(The Hindu Business Line)
Better price realisation, efficient cost control and management have led to more than two-fold increase in Tata Steel’s consolidated net profits for the quarter ended September 30, Mr B. Muthuraman, Managing Director, Tata Steel, said here on Tuesday.
Overall, we have done well, he said, while conceding that there were concerns in the near term, though not so much in India.
Mr Muthuraman said a series of initiatives had been taken to effect cost reduction and improve performance. Three furnaces at Jamshedpur were now producing what six were earlier. Against a targeted cost reduction of Rs 890 crore planned for the year, Rs 450 crore had been achieved so far and the target had been raised by Rs 350 crore and he hoped to make an additional Rs 300 crore on this front.
Admitting that prices in India and South Asia had come down by $350 a tonne, he said “we have to wait and see for the January quarter.”

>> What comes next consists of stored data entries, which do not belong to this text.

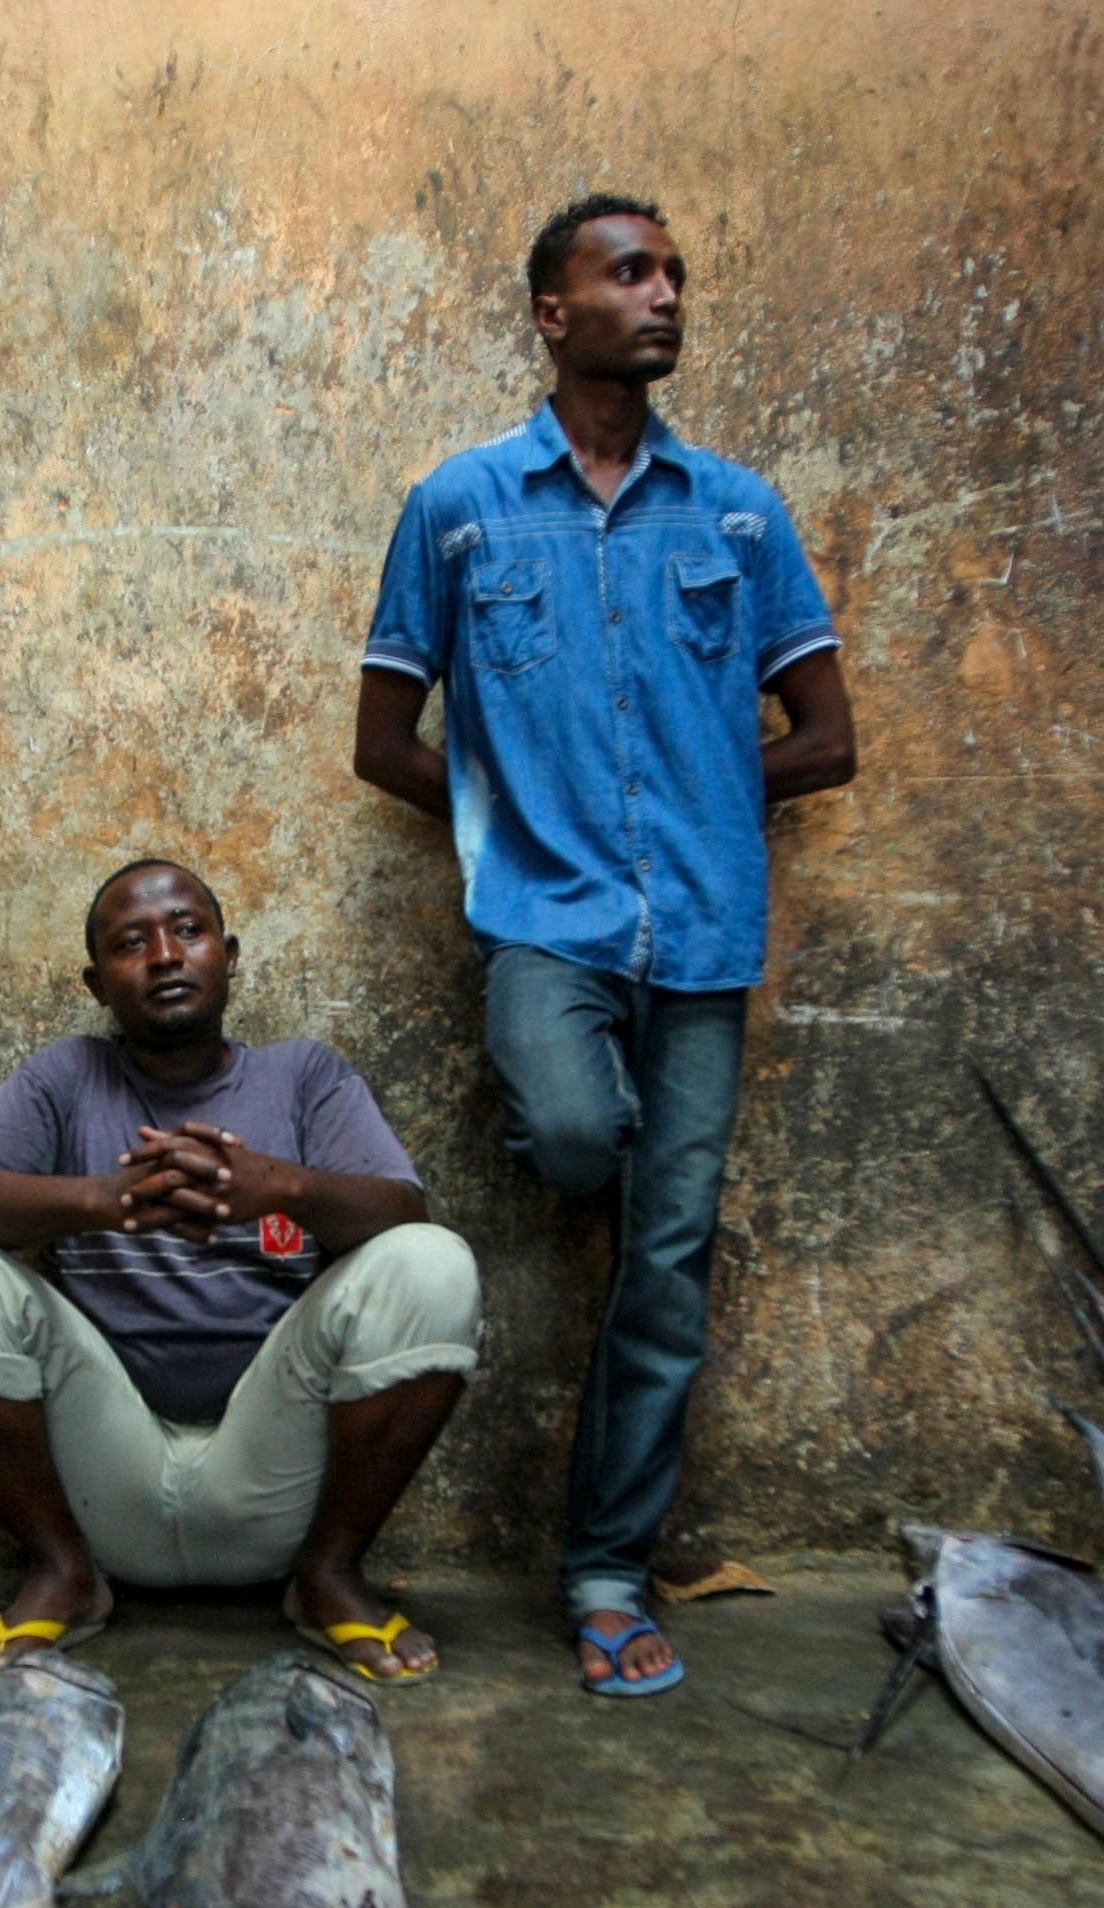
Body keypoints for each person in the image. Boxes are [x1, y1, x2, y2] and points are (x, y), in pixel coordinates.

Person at [352, 192, 860, 1699]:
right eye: (626, 273)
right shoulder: (458, 507)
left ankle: (605, 1569)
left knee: (665, 1266)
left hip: (702, 936)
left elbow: (824, 738)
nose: (663, 296)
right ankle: (608, 1142)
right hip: (543, 920)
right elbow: (385, 735)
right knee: (577, 1137)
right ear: (552, 314)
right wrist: (513, 810)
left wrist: (712, 791)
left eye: (674, 274)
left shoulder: (738, 515)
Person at [0, 859, 480, 1681]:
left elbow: (403, 1217)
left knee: (433, 1262)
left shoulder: (302, 1076)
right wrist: (102, 1199)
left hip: (271, 1478)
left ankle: (328, 1577)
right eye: (132, 943)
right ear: (97, 984)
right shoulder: (66, 1077)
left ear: (229, 955)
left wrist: (280, 1186)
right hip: (107, 1482)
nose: (165, 954)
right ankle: (64, 1574)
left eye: (188, 931)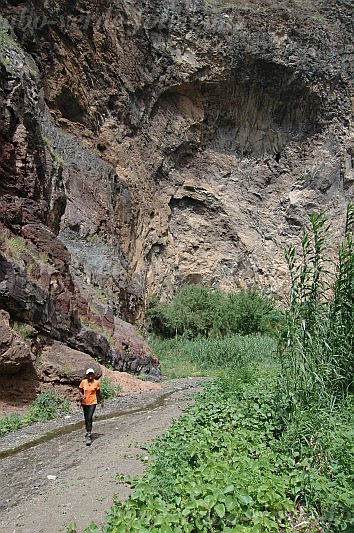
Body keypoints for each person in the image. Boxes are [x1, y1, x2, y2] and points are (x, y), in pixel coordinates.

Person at [79, 368, 104, 445]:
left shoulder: (96, 383)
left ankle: (89, 434)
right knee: (86, 418)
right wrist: (82, 396)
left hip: (93, 402)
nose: (90, 376)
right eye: (89, 374)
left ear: (93, 375)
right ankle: (87, 431)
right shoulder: (83, 382)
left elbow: (99, 392)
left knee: (89, 417)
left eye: (91, 374)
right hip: (85, 402)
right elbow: (80, 390)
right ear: (86, 375)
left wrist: (102, 400)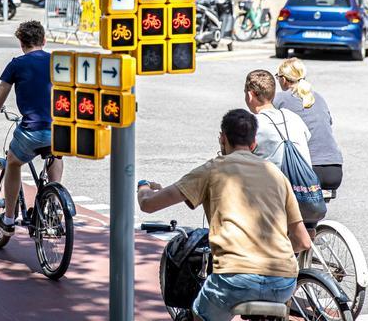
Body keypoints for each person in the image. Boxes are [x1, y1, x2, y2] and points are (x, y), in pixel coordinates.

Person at [137, 109, 311, 321]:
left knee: (198, 315)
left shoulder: (212, 170)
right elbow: (303, 240)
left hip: (233, 279)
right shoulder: (275, 174)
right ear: (254, 142)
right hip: (283, 282)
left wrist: (143, 186)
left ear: (222, 138)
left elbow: (148, 204)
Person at [0, 21, 55, 236]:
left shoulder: (17, 64)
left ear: (22, 44)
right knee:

There were some signs of the economy picking up. The Government measures to ease liquidity and announcement of infrastructure projects were a positive signal in terms of demand through Government spending, he said, while ruling out any production cut in India operations.
On the expansion programme, Mr Muthuraman said the Jamshedpur and Orissa projects would get priority, while the Jharkhand and Chhattisgarh projects could face delays.

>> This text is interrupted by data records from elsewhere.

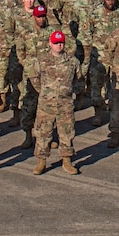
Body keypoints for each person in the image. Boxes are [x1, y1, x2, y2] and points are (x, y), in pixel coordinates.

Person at [31, 31, 83, 175]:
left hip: (65, 103)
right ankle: (41, 161)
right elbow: (34, 77)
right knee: (43, 133)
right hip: (46, 104)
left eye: (61, 43)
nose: (59, 45)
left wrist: (71, 94)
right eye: (56, 43)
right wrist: (44, 92)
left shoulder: (73, 62)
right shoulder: (41, 60)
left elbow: (79, 80)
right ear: (50, 44)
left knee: (67, 132)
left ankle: (67, 161)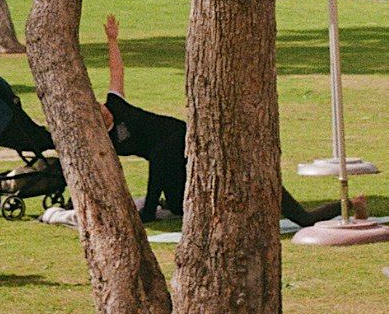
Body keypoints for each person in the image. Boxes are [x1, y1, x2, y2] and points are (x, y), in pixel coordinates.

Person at [99, 14, 357, 225]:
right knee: (178, 206)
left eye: (102, 107)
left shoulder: (116, 104)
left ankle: (351, 204)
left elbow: (117, 71)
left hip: (179, 138)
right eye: (101, 114)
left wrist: (112, 40)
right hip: (173, 160)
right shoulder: (102, 140)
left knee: (160, 156)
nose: (106, 110)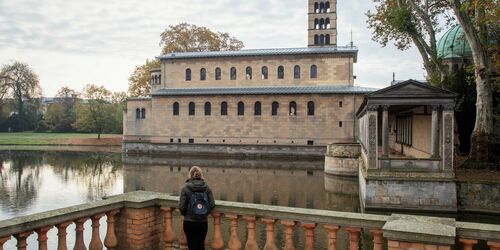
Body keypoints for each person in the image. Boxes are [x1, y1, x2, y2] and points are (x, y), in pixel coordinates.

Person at [179, 166, 215, 250]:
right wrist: (204, 212)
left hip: (189, 222)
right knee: (201, 245)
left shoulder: (185, 188)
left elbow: (181, 207)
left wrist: (187, 214)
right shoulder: (207, 187)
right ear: (201, 175)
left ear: (190, 175)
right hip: (202, 222)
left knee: (192, 246)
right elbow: (212, 204)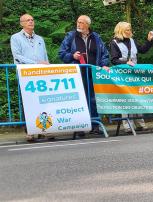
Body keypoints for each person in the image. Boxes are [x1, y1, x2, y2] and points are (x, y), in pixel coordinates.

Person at [59, 15, 109, 135]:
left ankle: (95, 125)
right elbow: (61, 53)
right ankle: (80, 126)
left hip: (93, 73)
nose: (79, 24)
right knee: (79, 100)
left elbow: (104, 54)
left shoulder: (96, 37)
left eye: (81, 22)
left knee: (93, 99)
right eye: (78, 22)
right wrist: (72, 56)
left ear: (87, 25)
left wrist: (104, 65)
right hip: (77, 74)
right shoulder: (71, 36)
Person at [10, 14, 50, 142]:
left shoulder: (40, 39)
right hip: (25, 75)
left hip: (40, 75)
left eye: (32, 19)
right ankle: (30, 131)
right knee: (27, 102)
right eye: (28, 20)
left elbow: (45, 56)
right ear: (21, 23)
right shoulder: (15, 38)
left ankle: (43, 129)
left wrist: (47, 68)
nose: (31, 21)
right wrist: (36, 63)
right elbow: (17, 56)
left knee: (42, 102)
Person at [110, 21, 153, 133]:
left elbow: (143, 50)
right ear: (121, 31)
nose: (130, 32)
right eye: (128, 30)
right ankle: (127, 125)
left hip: (134, 73)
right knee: (126, 98)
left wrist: (149, 40)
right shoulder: (114, 43)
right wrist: (125, 62)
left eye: (130, 29)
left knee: (137, 97)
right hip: (123, 74)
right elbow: (114, 60)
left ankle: (140, 123)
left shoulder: (132, 41)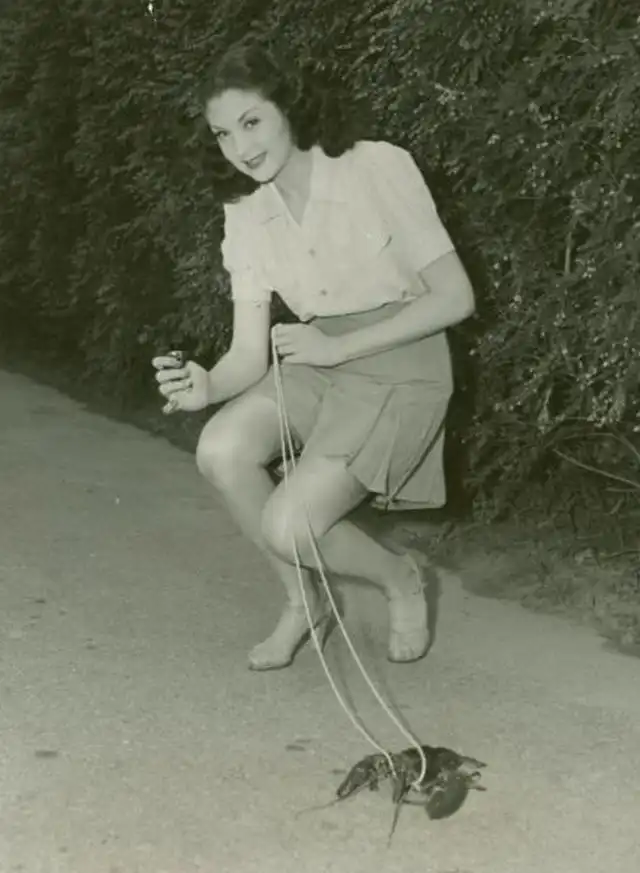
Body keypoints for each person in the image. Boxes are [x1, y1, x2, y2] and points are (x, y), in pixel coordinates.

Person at [152, 37, 475, 671]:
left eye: (251, 122)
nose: (240, 148)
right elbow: (249, 353)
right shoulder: (246, 210)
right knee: (219, 448)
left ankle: (400, 577)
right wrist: (207, 386)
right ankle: (305, 602)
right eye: (223, 134)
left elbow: (455, 297)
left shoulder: (373, 167)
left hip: (400, 360)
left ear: (288, 106)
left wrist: (338, 348)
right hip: (320, 359)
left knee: (291, 526)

Mr Philippe Varin, CEO, Corus, on conference call, said the UK operations operating profit was up 63 per cent at $1,417 million and of this $250 million was in business and $1 million at the corporate level. Bonuses of staff and management were off. Production was aligned with demand and a 30 per cent production cut was in force, besides which a there was “significant” reduction in the number of a 1000-odd temporary workers. The company was speaking with the Dutch Government on reducing the working hours of its operations there. Plans were in place to achieve cost savings of £350 million in the second half of the year.
Mr Kaushik Chatterjee, CFO, said UK pension fund’s (Corus’) surplus was in the range of $820 million in September and it had reduced its exposure to equity from 40 per cent to 25 per cent. There was no outstanding bridge loans or short term loans currently, and no concerns on liquidity as well.